Class IV: Patients with pulmonary hypertension with inability to carry out any physical activity without symptoms. These patients manifest signs of right heart failure. Dyspnea or fatigue may be present even at rest. Discomfort increases with any physical activity.

Pulmonary hypertension criteria

Pulmonary hypertension (PH) refers to elevated blood pressure within the pulmonary circulation. The term pulmonary arterial hypertension (PAH) encompasses a spectrum of disorders that cause PH with a common histopathology and pathobiology^.56 The hallmark histopathologic lesion is plexogenic pulmonary arteriopathy.⁵⁷

Normal mean pulmonary artery (PA) pressure is 12 to 16 mm Hg. PH is defined as a mean PA pressure greater than 25 mm Hg at rest, or greater than 30 mm Hg on exertion.

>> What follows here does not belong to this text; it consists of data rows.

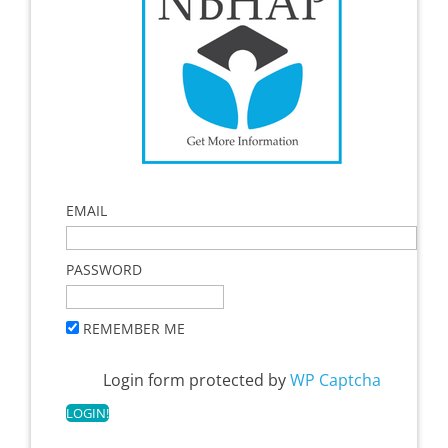
EMAIL
PASSWORD
REMEMBER ME
Login form protected by
WP Captcha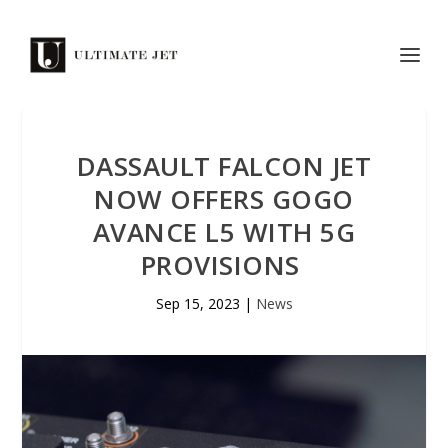
DASSAULT FALCON JET
NOW OFFERS GOGO
AVANCE L5 WITH 5G
PROVISIONS
Sep 15, 2023
|
News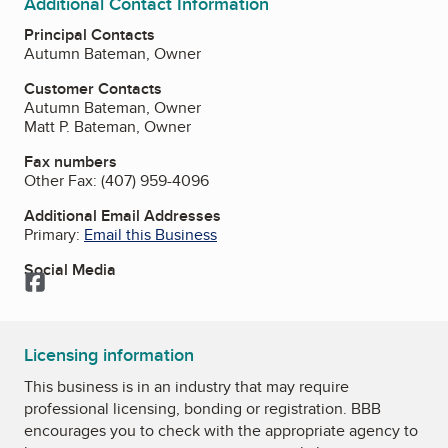
Additional Contact Information
Principal Contacts
Autumn Bateman, Owner
Customer Contacts
Autumn Bateman, Owner
Matt P. Bateman, Owner
Fax numbers
Other Fax:
(407) 959-4096
Additional Email Addresses
Primary:
Email this Business
Social Media
Facebook
Licensing information
This business is in an industry that may require
professional licensing, bonding or registration. BBB
encourages you to check with the appropriate agency to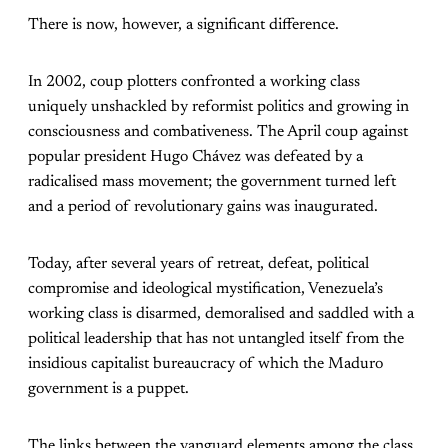
There is now, however, a significant difference.
In 2002, coup plotters confronted a working class
uniquely unshackled by reformist politics and growing in
consciousness and combativeness. The April coup against
popular president Hugo Chávez was defeated by a
radicalised mass movement; the government turned left
and a period of revolutionary gains was inaugurated.
Today, after several years of retreat, defeat, political
compromise and ideological mystification, Venezuela’s
working class is disarmed, demoralised and saddled with a
political leadership that has not untangled itself from the
insidious capitalist bureaucracy of which the Maduro
government is a puppet.
The links between the vanguard elements among the class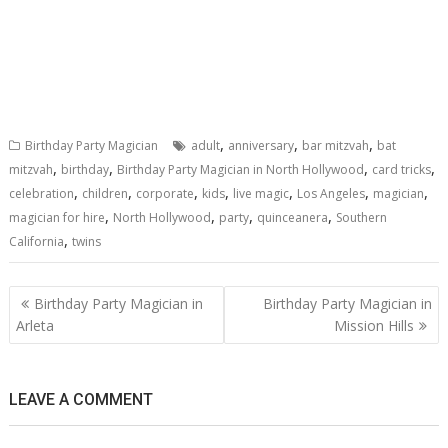
,
,
,
Birthday Party Magician
adult
anniversary
bar mitzvah
bat
,
,
,
,
mitzvah
birthday
Birthday Party Magician in North Hollywood
card tricks
,
,
,
,
,
,
,
celebration
children
corporate
kids
live magic
Los Angeles
magician
,
,
,
,
magician for hire
North Hollywood
party
quinceanera
Southern
,
California
twins
Post
Birthday Party Magician in
Birthday Party Magician in
navigation
Arleta
Mission Hills
LEAVE A COMMENT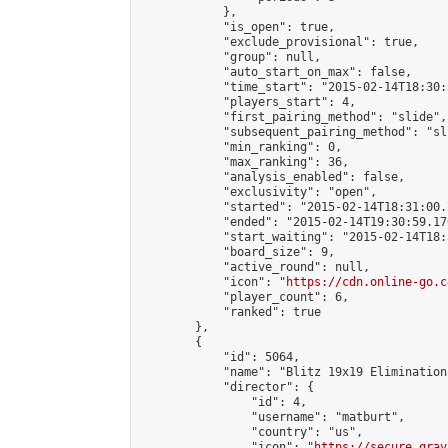
            },

            "is_open": true,

            "exclude_provisional": true,

            "group": null,

            "auto_start_on_max": false,

            "time_start": "2015-02-14T18:30:
            "players_start": 4,

            "first_pairing_method": "slide",

            "subsequent_pairing_method": "sli
            "min_ranking": 0,

            "max_ranking": 36,

            "analysis_enabled": false,

            "exclusivity": "open",

            "started": "2015-02-14T18:31:00.
            "ended": "2015-02-14T19:30:59.176
            "start_waiting": "2015-02-14T18:
            "board_size": 9,

            "active_round": null,

            "icon": "
https://cdn.online-go.c
            "player_count": 6,

            "ranked": true

        },

        {

            "id": 5064,

            "name": "Blitz 19x19 Elimination
            "director": {

                "id": 4,

                "username": "matburt",

                "country": "us",

                "icon": "
https://secure.grav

Alternatively, systolic PA pressure greater than 40 mm Hg is also considered to be PH.⁵⁸ Pulmonary arterial hypertension (PAH) is defined as a mean PA pressure greater than 25 mm Hg at rest (or 30 mm Hg with exercise), with a concomitant pulmonary capillary wedge pressure less than 15 mm Hg and a pulmonary vascular resistance (PVR) greater than 3 Woods units¹⁴ or 240 dyn•sec•cm^-5.

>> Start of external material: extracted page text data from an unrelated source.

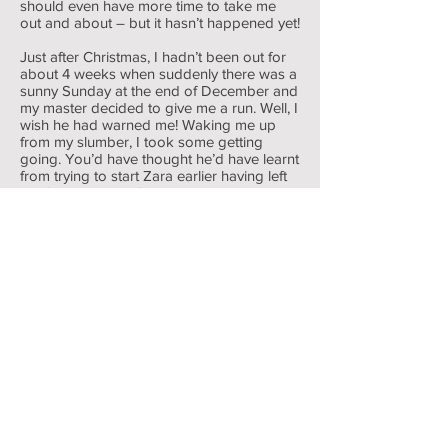
should even have more time to take me
out and about – but it hasn’t happened yet!
Just after Christmas, I hadn’t been out for
about 4 weeks when suddenly there was a
sunny Sunday at the end of December and
my master decided to give me a run. Well, I
wish he had warned me! Waking me up
from my slumber, I took some getting
going. You’d have thought he’d have learnt
from trying to start Zara earlier having left
her for a couple of weeks. Her battery was
dying after 9 years use and he had to jump
start her. He hadn’t used Zara because he
has bought another “everyday” car and so
he had cleaned her up to sell and decided
(quite rightly) that he ought to give her a
run. I’ll be sorry to see Zara go; we’ve
shared some moments - like when our
alternators packed up at the same time. So
I thought, “if her battery is going, then so is
mine”. It is over 10 years old after all. I
made a better effort at turning over than
Zara but in the end my master had get the
jumpstart pack again. I still offered some
resistance as he’d flooded me but
eventually I coughed, spluttered and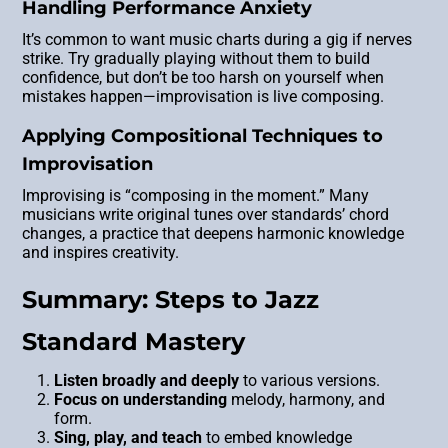
Handling Performance Anxiety
It’s common to want music charts during a gig if nerves
strike. Try gradually playing without them to build
confidence, but don’t be too harsh on yourself when
mistakes happen—improvisation is live composing.
Applying Compositional Techniques to
Improvisation
Improvising is “composing in the moment.” Many
musicians write original tunes over standards’ chord
changes, a practice that deepens harmonic knowledge
and inspires creativity.
Summary: Steps to Jazz
Standard Mastery
Listen broadly and deeply
to various versions.
Focus on understanding
melody, harmony, and
form.
Sing, play, and teach
to embed knowledge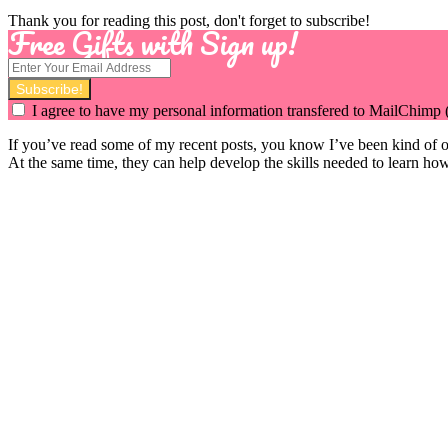
Thank you for reading this post, don't forget to subscribe!
Free Gifts with Sign up!
I agree to have my personal information transfered to MailChimp 
If you’ve read some of my recent posts, you know I’ve been kind of o
At the same time, they can help develop the skills needed to learn how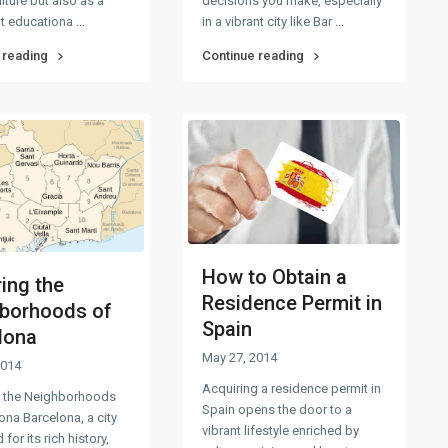
ulture but also as a
decisions you make, especially
t educationa
...
in a vibrant city like Bar
...
 reading
Continue reading
How to Obtain a
ring the
Residence Permit in
borhoods of
Spain
lona
May 27, 2014
2014
Acquiring a residence permit in
g the Neighborhoods
Spain opens the door to a
ona Barcelona, a city
vibrant lifestyle enriched by
for its rich history,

Choosing from among improved therapeutic options

Main therapeutic goals are to prevent or reverse vasoconstriction, inhibit smooth muscle proliferation, impede thrombosis, and thereby reduce right ventricular failure. Newer pharmacologic agents have improved outcomes for patients and may even obviate the need for surgery. Treating the underlying cause of PH may be helpful, such as immunosuppression for SLE¹⁸ or positive pressure in sleep-disordered breathing.¹⁹ Table 2 outlines therapeutic options, and Figure 2 presents a strategy for applying these options.

FIGURE 2
Treatment algorithm for pulmonary arterial hypertension

TABLE 2
Treatment options for pulmonary arterial hypertension

	Medication	SOR*	Route	Adverse effects	Cost ^†
Prostanoids	Epoprostenol	A	Intravenous	Line-related sepsis and thrombosis, jaw pain, fatal arrhythmia with sudden interruption	$$$$
	Treprostinil	B	Subcutaneous	Site pain (85%), jaw pain	$$$$
	Iloprost	B	Inhaled	Short half-life with intermittent benefit
Endothelin antagonists	Bosentan	A	Oral	Hepatotoxicity, teratogenicity, fluid retention	$$$
	Sitaxsentan	B
	Ambrisentan	C
PDE5 inhibitors	Sildenafil	B	Oral	Short half-life, retinopathy	$$
	Vardenafil	I		Short half-life
	Tadalafil	I
Surgical options	Lung transplant	C		Complicated procedure, lifelong immunosuppression	$$$$
Surgical options	Atrial septostomy	C		Invasive procedure, hypoxemia	$$
Conventional therapy	Diuretics	C		Electrolyte imbalance, dehydration, etc	$
	Digoxin	C		Higher mortality with high serum level	$
	Warfarin	C		Bleeding diathesis, dosing difficult in liver disease	$
	Calcium channel blockers	C		Harmful in vasodilator nonresponders	$
Note: The level of evidence implied by the strength of recommendation must not be confused with level of efficacy. Medications not currently approved by the FDA for any indication are listed in italics. Only epoprostenol, bosentan, and trepros-tinil are approved specifically for pulmonary arterial hypertension.
*SOR = strength of recommendation. A = Data derived from multiple randomized clinical trials or meta-analyses; B = Data derived from single randomized clinical trials or from multiple randomized clinical trials with heterogeneous results; C = Data derived from small randomized studies or consensus opinion of experts;⁵⁹ I = indeterminate, no data available, theoretical basis only. See “Evidence-based medicine terms” on page 995.